Ideas/reactions/insults?


----------



## Cory Keeper (Dec 11, 2008)

Your calcs seem right on, good work. 60 LEDs sounds about right for a good medium amount of light. That is not high light though, nor expect it to be.

Your assessment of the current situation is about acurate. To prevent too much current passing through the strings I used this http://www.instructables.com/id/EK2XAPS11GEWOF2YSD/ . However you fail to grasp something here, that 10A rating is usually max SHORT burst, not sustained. Your PSU would probably fail within the 1-6 months depending. A second PSU is in order, even more so if you want to get to high lighting. Or you could lower the current on all 10 strings to 700-750mA.

In regards to heat sinking, this is where it gets tricky. http://www.heatsinkusa.com/ offers some good solutions. Water cooling with aquarium water might be a bad idea, while you may have 130g (roughly) of 83 degree water, 60 LEDs will impact your temp far too much, and could cause temp swings, just as with your 4x96w fixture. Just 3 HP Luxeons on a small heatsink can cause the temp to get up to 185 degrees in under an hour with no airflow. Water cooling with tank water could cause issues.
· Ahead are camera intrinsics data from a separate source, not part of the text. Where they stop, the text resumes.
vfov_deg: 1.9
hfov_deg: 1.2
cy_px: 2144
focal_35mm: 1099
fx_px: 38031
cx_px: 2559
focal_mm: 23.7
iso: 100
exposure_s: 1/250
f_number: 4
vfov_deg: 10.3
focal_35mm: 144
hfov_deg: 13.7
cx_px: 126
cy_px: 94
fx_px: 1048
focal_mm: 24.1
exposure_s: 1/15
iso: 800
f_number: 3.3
Water cooling is a good idea, but better with a separate system.


----------



## andyh (Jan 30, 2009)

Thanks, Corykeeper! I was hoping you might chime in - I read your thread on LED's top-to-bottom probably 20 times, which is probably why you feel I got the calculations right. 

I think that the Mean Well 10A PS is sustained output, so I picked it for the close match to my 10A need. I think that I'll move up to the SP-320-24 though, which will give me 13A and room to add more LED's, as with the constant current circuit I can keep things at 1000ma.
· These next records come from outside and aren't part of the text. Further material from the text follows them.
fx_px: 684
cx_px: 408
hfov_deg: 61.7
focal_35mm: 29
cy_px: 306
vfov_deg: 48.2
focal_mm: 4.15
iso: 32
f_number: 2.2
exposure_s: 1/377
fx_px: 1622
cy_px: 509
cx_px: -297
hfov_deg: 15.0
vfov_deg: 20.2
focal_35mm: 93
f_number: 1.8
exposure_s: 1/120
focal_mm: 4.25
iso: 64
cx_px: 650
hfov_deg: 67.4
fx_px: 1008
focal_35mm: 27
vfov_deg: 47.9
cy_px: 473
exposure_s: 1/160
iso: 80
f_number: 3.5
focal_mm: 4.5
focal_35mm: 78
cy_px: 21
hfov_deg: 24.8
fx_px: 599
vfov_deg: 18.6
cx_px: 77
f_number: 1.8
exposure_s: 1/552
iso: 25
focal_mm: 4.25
How do you feel the 60 LED's are going to compare to 4X96W 6700K lighting? My most demanding plant is probably Ludwigia Cuba, which just won't maintain its red coloration without good light. I can't afford to go much over 60 LED's at the moment because of the cost of the canopy at the same time (good wood is expensive and the wife is reminding me of the "no junk" rule). Maybe I'll supplement with a few 6500K CFL's until I can make the additional investment. Got any ideas of how many more LED's to reach the high-light area for a 72-inch tank? 
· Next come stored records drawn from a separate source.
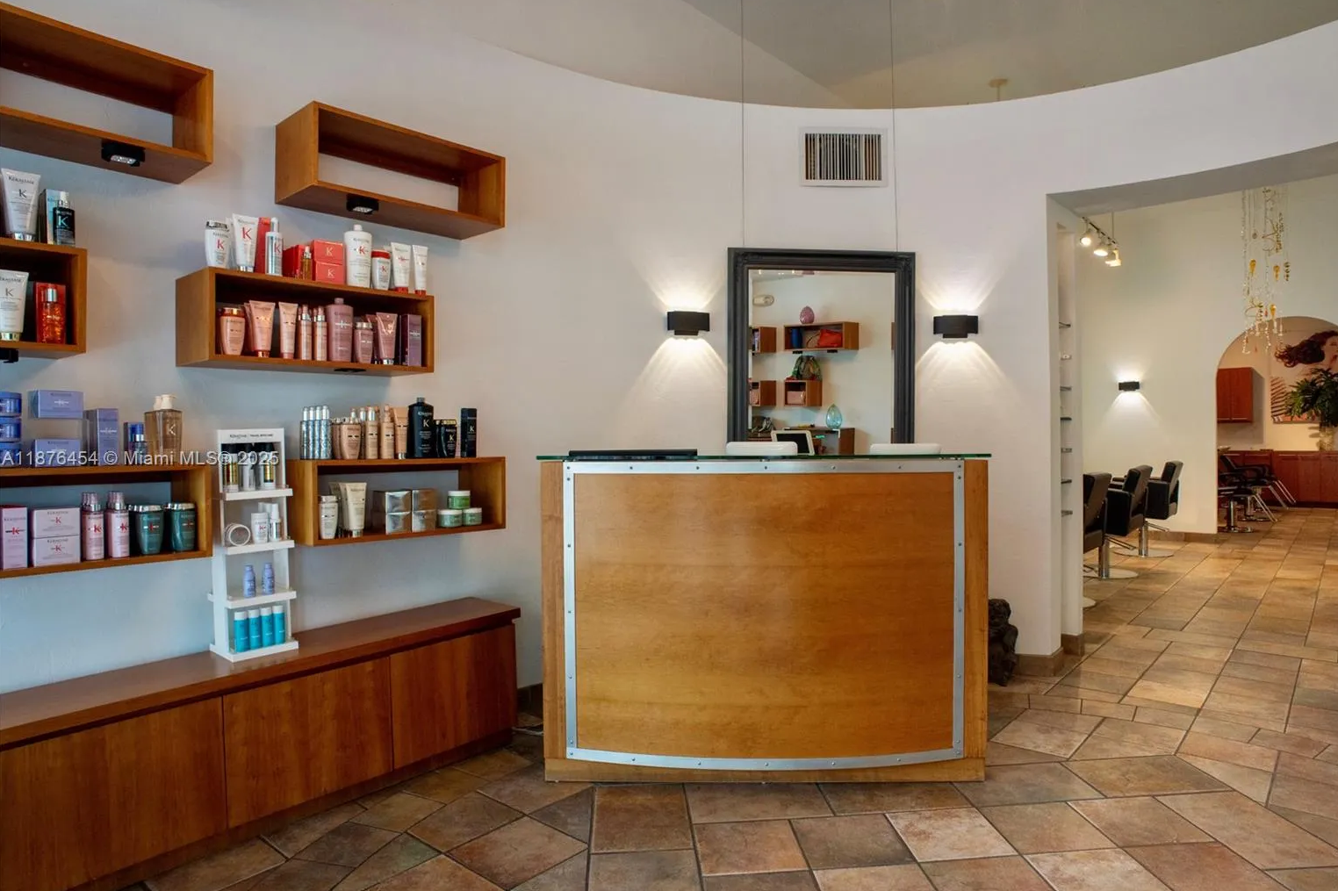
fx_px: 780
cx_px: 701
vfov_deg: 59.4
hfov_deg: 81.2
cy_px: 460
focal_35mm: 21
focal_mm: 20
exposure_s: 1/60
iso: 1000
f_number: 9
I'm going to rethink the control workings of the water cooling, but I'm determined to use that heat directly or indirectly to cut down on my 600W of heating. Right now I'm pumping the tank water to the basement for central trickle filtration, and the heat losses are enormous with 83 degree water trickle filtering in a 60 degree basement.


----------



## merk1_99 (Dec 3, 2008)

Also make sure you use low speed computer fans to blow across the heat sink. If you think you only need two the double it up for redundancy. With that amount of LEDs you will need active cooling beyond just the heat sink. What I read there is nothing to be gained with using any sort of plate to conduct the heat better into the sink. Direct mount the stars to the heatsink with a slight amount of thermal paste.


----------



## merk1_99 (Dec 3, 2008)

As far as the meanwell goes I don't believe it has any dimmability built in. Honestly with LEDs being newer in the planted world I would want that control so I could dim if algae was a problem.

I am waiting for the taxes to come back and I am going to build a mini version for a four gallon with just 8 white crees. Luckily with only 8 I will just use two buckpucks.


----------



## andyh (Jan 30, 2009)

Yup - I mentioned in the first post that I plan to add PWM (pulse width modulation) dimming in a later stage of the project. As far as the heatsink is concerned, I'm experimenting with solutions that involve running water through the metal square tube that the LED's are attached to. I'm getting GREAT cooling with my prototype. The heat in the "heatsink water" runs through a coil to preheat the aquarium water, or bled off in my basement in another coil. Since I'm paying to cause that heat, I'm trying to use it productively to lower my 600W heating a bit. So far, so good...


----------



## merk1_99 (Dec 3, 2008)

Good luck I'll be following your progress.


----------